Discussion in 'Animation' started by Dreamback, Jul 21, 2017.

  1. Dreamback

    Dreamback

    Joined:
    Jul 29, 2016
    Posts:
    220
    I've got a game world with a couple dozen NPCs walking around. During gameplay I need to record their exact animations for playback, with full smooth rewind and fast forward. What can I save from them to do this? Right now I'm saving their position/rotation, and that works, but their animations don't match up.
     
  2. Dreamback

    Dreamback

    Joined:
    Jul 29, 2016
    Posts:
    220
    Any ideas? Seems to me even without record/playback the ability to hard-set an animation to a specific key-frame with offset would be useful in any game, so there must be a way.

    Edit:
    I found an “Animator.StartRecording”, “Animator.StopRecording”, and “AnimatorPlayback”, but no way to access the recording data to save to disk, nor is there a way to continue recording after playback. I also noticed an oddity, the description mentions “PlaybackRecordedFrame”, but that doesn’t seem to actually exist in the documentation.

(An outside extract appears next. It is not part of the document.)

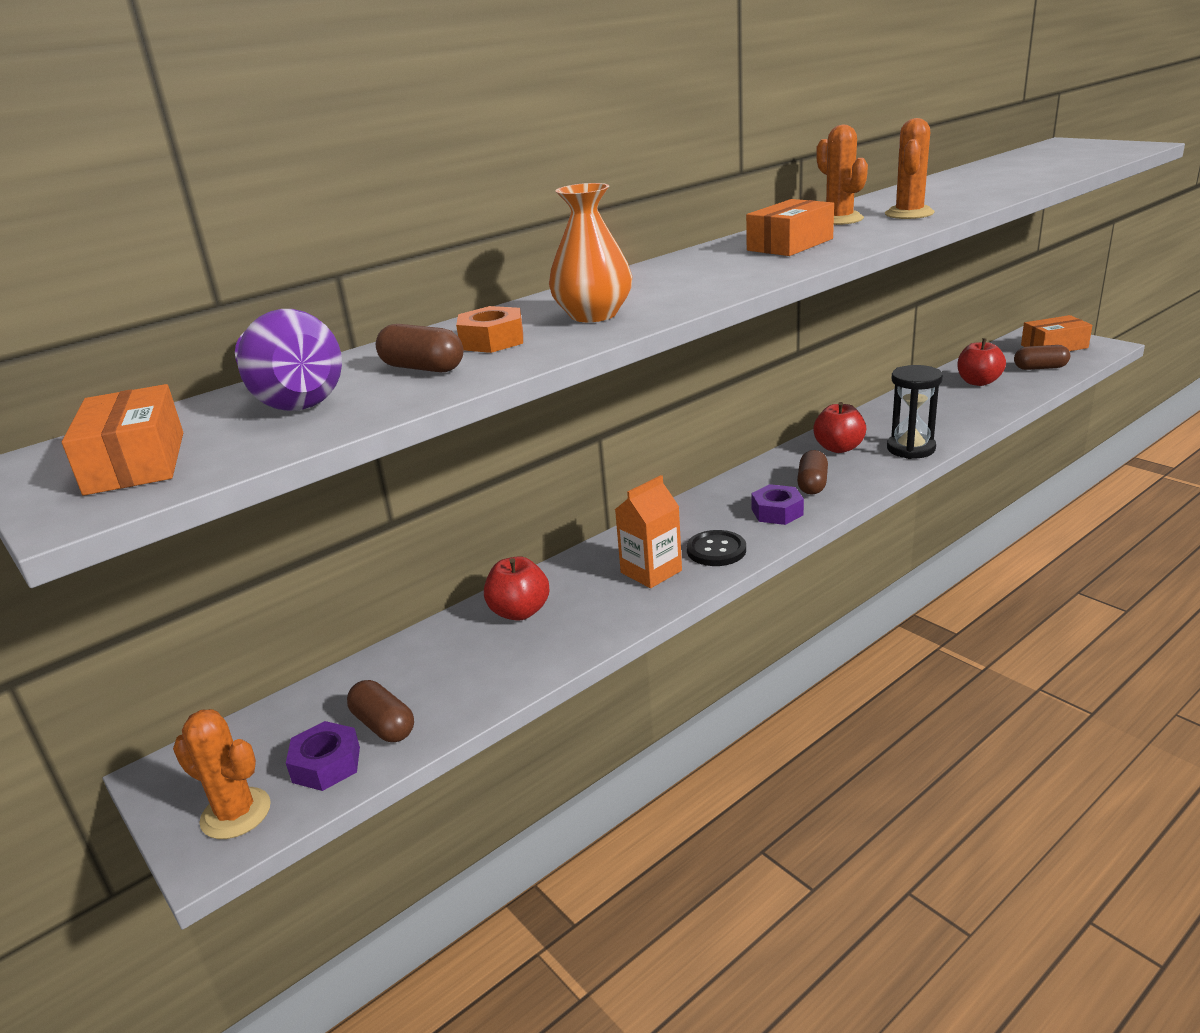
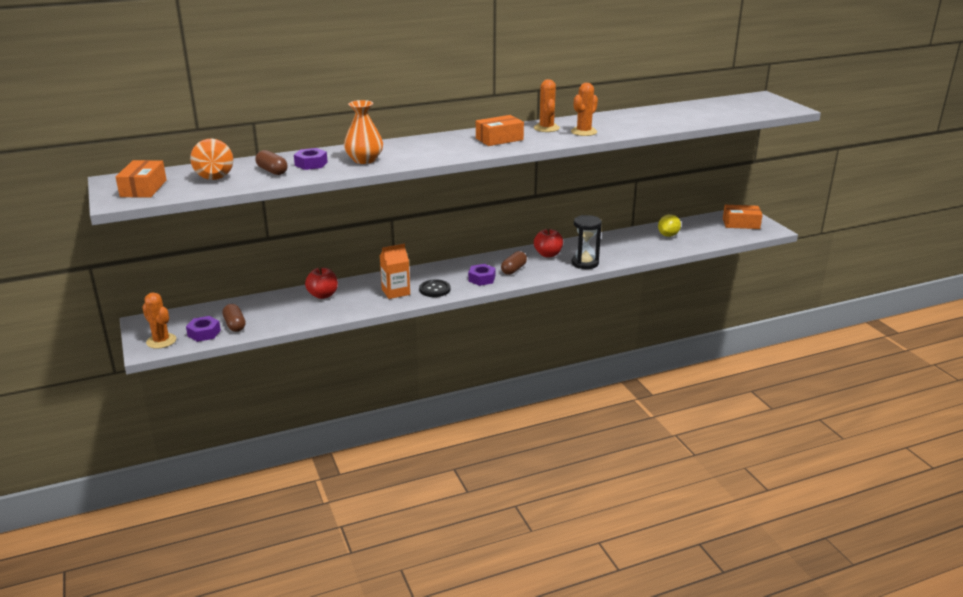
camera: 15 degrees right, 0 degrees up
(295, 400) = (214, 175): purple vase -> orange vase
(492, 341) = (311, 164): orange nut -> purple nut
(978, 382) = (668, 235): red apple -> yellow lemon
(1040, 368) = (714, 235): brown capsule -> none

    There’s also “Animator.GetCurrentAnimatorStateInfo”, but no call to Set the info, and it doesn’t return the name/path of the animation but the hash of it, so can only be used comparatively. I guess for each and every animated object I’m recording I could get a list of all the animation names and run one by one comparing the hash values, though that seems rather inefficient and slow given that there could be over a hundred of the NPCs on the screen, each with different animation sets, and I’d be doing this every frame.
     
    Last edited: Jul 24, 2017
  3. Dreamback

    Dreamback

    Joined:
    Jul 29, 2016
    Posts:
    220
    For those who want to do something similar, I have it...almost working. I'm doing GetCurrentAnimatorStateInfo to get the animation name's hash and normalizedTime, and then when playing it back I'm calling Animator.Play, which I realized does have a version accepting a hashed animation name. And it does play the animation, but since I'm doing that every frame, it can be quite jerky at times, I think maybe because the framerate when capturing isn't perfectly synced up with the framerate when playing back, though I'm trying to sync playback up to stored timestamps.